Student Spotlight: Corinne Romano '15

Corinne Romano '15, a studio art major and digital arts minor, has designed for the DALI lab and Tiltfactor.

Corinne Romano '15, a studio art major and digital arts minor, has designed for the DALI lab and Tiltfactor.

Corinne Romano ’15 said she was the only AP studio art student in her high school.

“So I am used to being given materials and being told, ‘alright, let’s see what you can do with them!’”

Romano said she came to college confident in what she wanted to get out of the experience and has stuck to her path since freshman year. Now a senior, the studio art major and digital arts minor can reflect on her time in the arts at the College.
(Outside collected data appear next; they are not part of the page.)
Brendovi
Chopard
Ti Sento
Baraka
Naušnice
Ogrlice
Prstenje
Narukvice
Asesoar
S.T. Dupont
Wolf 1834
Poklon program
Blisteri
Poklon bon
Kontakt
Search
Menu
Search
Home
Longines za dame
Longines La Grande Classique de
“Studio art is drawing, sculpture, painting, photography, basically hands-on creation,” Romano said.

And Romano is always at work.

Fellow studio art major Hannah O’Flynn ’15 spoke to Romano’s dedication to art.

One time, at a track meet, O’Flynn looked toward Romano. Amid the cheers, the senior sketched fans’ portraits.
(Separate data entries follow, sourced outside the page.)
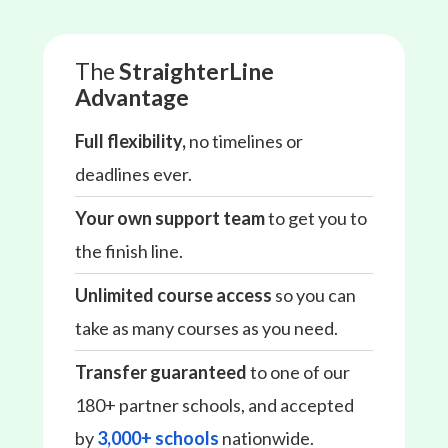
The
StraighterLine
Advantage
Full flexibility,
no timelines or
deadlines ever.
Your own support team
to get you to
the finish line.
Unlimited course access
so you can
take as many courses as you need.
Transfer guaranteed
to one of our
180+ partner schools, and accepted
by
3,000+ schools
nationwide.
“You can tell how passionate she is about it,” O’Flynn said.

Romano, who has a concentration in drawing and enjoys working with charcoal, said she has been challenged by her art classes at Dartmouth, listing studio art lecturer John Lee’s sculpture class as one that particularly changed her point of view.

“It was the hardest art class I have ever taken in my life,” she said. “It was a sobering experience that was like, ‘Hey, guess what? You’re not good at everything.’ I think that is when I first started growing maturity-wise as an artist.”
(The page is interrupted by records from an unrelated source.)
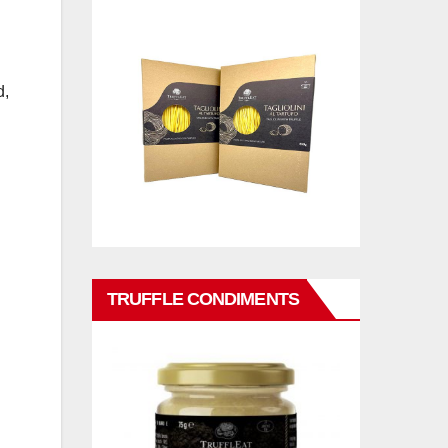
d,
TRUFFLE CONDIMENTS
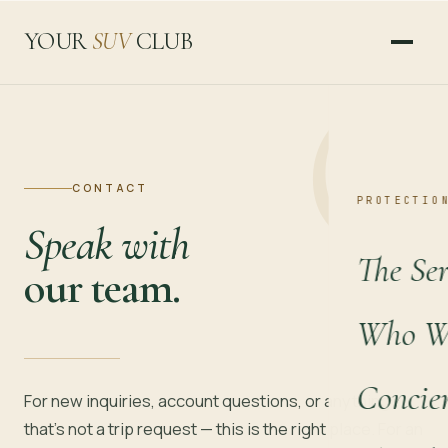
YOUR
SUV
CLUB
CONTACT
PROTECTIO
Speak with
The Ser
our team.
Who We
Concie
For new inquiries, account questions, or anything
that's not a trip request — this is the right place. For an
One project Romano remembers most fondly from the class was one in which students had to make recycled art.

Halfway through the project, students had to cut their works in half and give one half away.

“The experience was just incredible, and I learned not to treasure my pieces as much as I had before,” Romano said. “I learned how to destroy to create.”

Studio art senior lecturer Karolina Kawiaka, who taught Romano in a digital drawing class, wrote in an e-mail that Romano can switch between “her hand and the computer and innovatively combin[e] them.”

Both Kawiaka and O’Flynn referenced Romano’s creativity and talent.

“She is very into creating her own creatures, combining things like a dragon and a rat,” O’Flynn said.

Kawiaka wrote that in her class, Romano created “rich, layered images” from “beautiful and terrible dreams.”

Besides her work in the classroom, Romano could combine her art with her position on the College’s varsity track and field team, linking her two passions.

Last year, she made posters for more than 20 athletes for the indoor Heptagonal Championships.

She has also designed posters for student groups and the Hopkins Center, has worked for Tiltfactor and spent an off term in Hanover doing animations and illustrations for the Digital Arts Leadership and Innovation Lab.

“Whether or not she’s taking a studio art class, she always has a project she is working on,” O’Flynn said. “If you assign her a project, you know that it will be impressive, crisp and well-done.”

As the head fellow of art direction for Tiltfactor, Romano illustrated a card game, which she presented at this year’s Boston Festival of Indie Games. She counted the moment among her favorite art-related experiences, and said she is hand-drawing illustrations for another card game.

Romano said that the “Marvel Universe” is among her biggest inspirations.

The process of animation, Romano said, fascinates her. She said she would love to go back to see older, more hands-on animation in progress — for example, for “Aliens” (1986) or for the building of “Jurassic Park” (1993).

Romano will work on her senior seminar this year, which will culminate in a gallery show in the spring. Like her inspirations, she aspires to work commercially in character and concept design for video games and movies.

“There is really no limit to what she can do with her dedication, hard work and passion for art making,” Kawiaka wrote. “It will be exciting to see where her tremendous creativity, skills and dreams take her.”